Trecho fornecido -
= = = =

Francislene, seu comentário aqueceu me coração. Lembranças que fazem a gente reviver esses queridos, mesmo que por segundos. Recordo bem do seu pai, o Fininho. Pais amados são eternos, né? Dona Nete manda beijos pra você.
Sempre desconfiei de que os seres humanos podem se servir ou fazer algo intangível. Se fossemos capazes de fazer isto, certamente escolheriamos materializar. Principalmente quanto a lembrança é a materialização dá mesma que nos permite prender o tempo que queremos manter na memória.
Lindo texto, fiquei emocionado. Um amor para recordar.
Sua avó e seu avô. Um grande amor. Adorei seu comentário. Beijo.
Muito sábia sua mãe.Lindo texto.
O coração sabe das coisas. Obrigada pela leitura, Regina.
Não vou esquecer nunca os nossos papos gostosos na esplanada do Satélite em Itanhaem!!!
O episódio em que ele me perguntou:
Oh portuga de onde és tu em Portugal?
E eu respondi,
Sou de uma cidade pequenininha lá no norte, o sr. não conhece, sou da Trofa!!!
Quem disse que não conheço? Conheço muito bem uma natural de lá a Cecília Ferreira!!!
Aí, meus olhos se arregalaram!!!
Não é que a Cecília Ferreira era minha cunhada do meu primeiro casamento, que tinha casado com o Macedo, que vivia aqui em S. Paulo e era vizinha do casal Pompeu/Nete???
Bom…
Foi o início de uma amizade forte e de longas e agradáveis conversas onde “devorei” o grande saber e a simpatia afável dessa figura que não esquecerei nunca.
Zé Bento, agora foi a sua vez de me emocionar. Mais uma história gostosa do meu pai. Valeu mesmo.
Este é o amor verdadeiro que todos gostaríamos de ter a oportunidade de viver!! Encontro de almas!!!
Parabéns pelo texto!!!
Obrigada pela leitura. Sempre.
Fernanda,
Adorei saber um pouquinho do passado desses nossos dinossauros, como eram chamados os nossos conhecidos como o Sr. Pompeu.
Dona Nete, sempre que me via, pedia uma “carteirinha”, essa tática dela das fotos adorei, só quem tem mais idade pode entender.
Hoje que não tenho mais meus pais, também faço isso. Parece que enchem nosso coração.Bj.
Marisa Maurer da Cooperforte.
Marisa, mamãe e suas estratégias. Saiba: pai e mãe são eternos. Mesmo quando não os vemos. Super obrigada pela leitura.
Linda crônica! sua escrita é límpida, bem construída, de maneira que é um prazer ler. o fecho conecta-se com o desenvolvimento e universaliza-se. Felicito sua capacidade de síntese. Adorei!
Puxa, Vilma. Fico muito feliz!
Beijo.

= = = =

Entradas de dados armazenadas

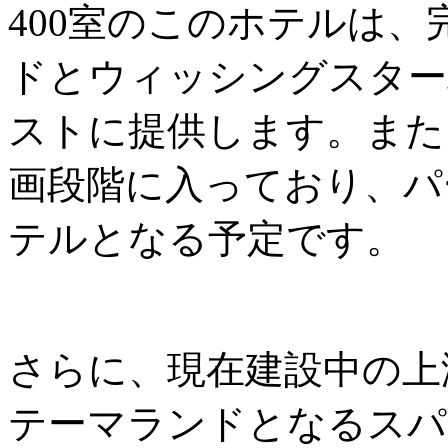
400室のこのホテルは
ドとウィッシングスター
ストに提供します。また
画段階に入っており、パ
テルとなる予定です。
さらに、現在建設中の上
テーマランドとなるスパ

= = = =

Enunciado do exercício - No trecho fornecido, de que cidade de Portugal é a pessoa que se lembra das conversas na esplanada do Satélite, em Itanhaém?

Solução detalhada - Da Trofa, uma cidade pequena no norte de Portugal.